TINY shelled sea creatures could be the only thing keeping our planet from plunging into the next ice age.

According to a new theory, it was the evolution of these organisms that ended a 200-million-year period of Earth’s history known as Snowball Earth, when the planet was almost completely frozen over. And they have since prevented the same thing from happening again.

Andy Ridgwell and Martin Kennedy at the University of California, Riverside, and Ken Caldeira at Lawrence Livermore National Laboratories, also in California, argue that shelled plankton have helped to stabilise the planet’s carbon cycle by dumping calcium carbonate into deep water when they die.

Chemical processes in the sea that dissolve calcium carbonate deposits alter the acidity of the water. This affects the amount of atmospheric carbon dioxide that can dissolve in the seawater, which in turn helps the planet to regulate its temperature. When calcium carbonate dissolves, for example, it makes the ocean more acidic, and more able to dissolve the greenhouse gas CO2. Calcium carbonate deposits have the opposite effect, reducing acidity and the amount of CO2 that dissolves from the atmosphere. Creatures like coccolithophoridae and foraminifera help with this process. They make protective shells out of calcium carbonate in seawater and when they die, their bodies fall to the bottom of the sea, carrying the calcium carbonate to the deep ocean floor. But during the Neoproterozoic period 540 million years ago, such organisms had yet to evolve. Instead, most calcium carbonate was deposited in shallow coastal regions, through a gradual process of burial.

Ridgwell and colleagues think this is why Earth’s climate used to undergo such dramatic swings. They created a computer model of the climate, and found that if the plankton weren’t around, shallow-water deposits of calcium carbonate were able to regulate CO2 levels, serving as a kind of global thermostat. But this mechanism was not very robust, particularly if sea levels started to drop as falling temperatures caused the ice caps to grow.

With fewer shallow regions to bury the calcium carbonate, the thermostat would stop working, says Ridgwell. The ice caps themselves would add to the cooling effect by reflecting more of the sun’s warmth, and the combined effect would be enough to plunge the Earth into a severe ice age (Science, vol 302, p 859).

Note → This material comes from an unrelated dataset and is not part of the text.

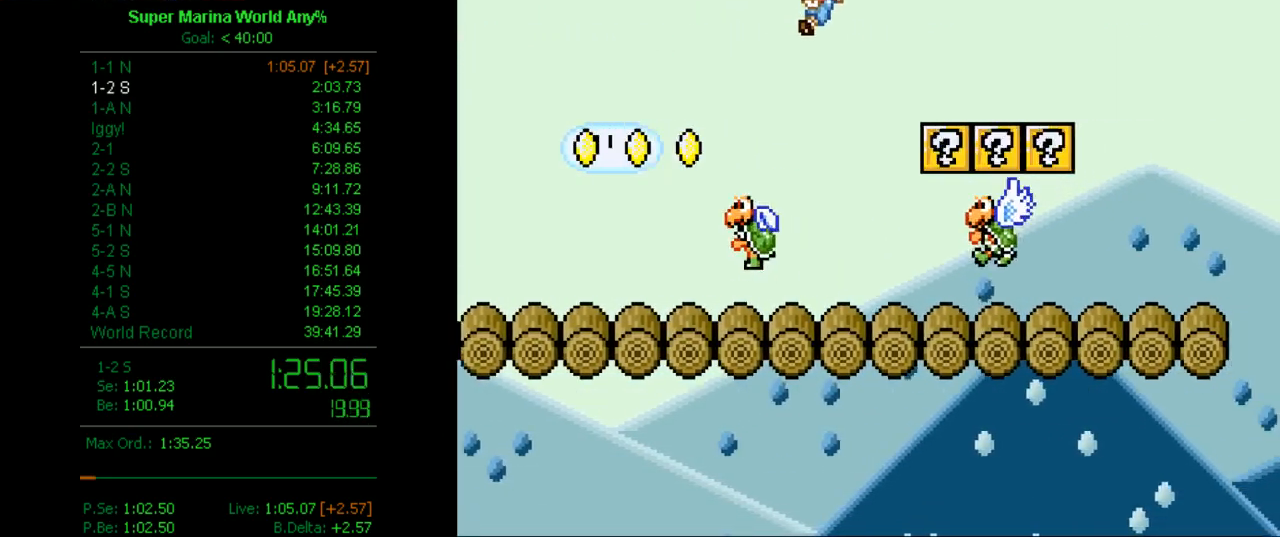
{"buttons": ["A", "X", "DPAD_RIGHT"], "left_stick": "center", "right_stick": "center", "button_events": [[69, "A", "up"], [380, "A", "down"]]}
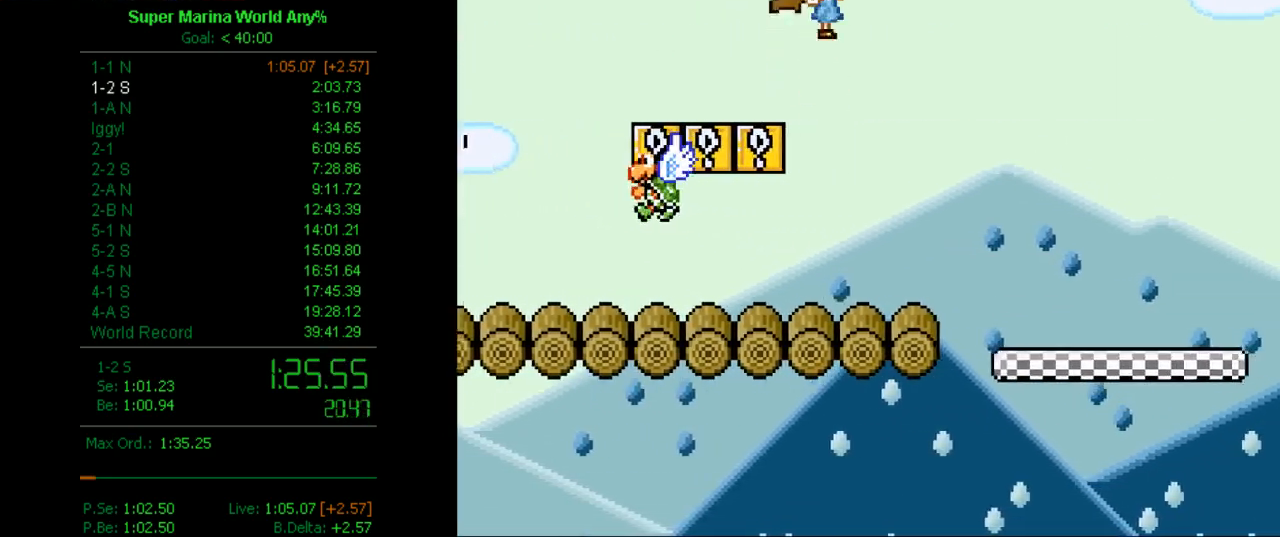
{"buttons": ["A", "X", "DPAD_RIGHT"], "left_stick": "center", "right_stick": "center", "button_events": []}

Ridgwell says that the arrival of shelled plankton, which carried carbonate down to the deep oceans, provided a new buffer that was not so sensitive to sea levels. He believes this could be why the planet has not suffered any catastrophic ice ages since the plankton evolved.

“What’s new is the idea that having calcium carbonate deposition in the deep sea makes the system more stable than it would be with only shallow-water deposition,” says David Archer, an expert on the marine carbon cycle from the University of Chicago, Illinois. “It’s an intriguing idea.”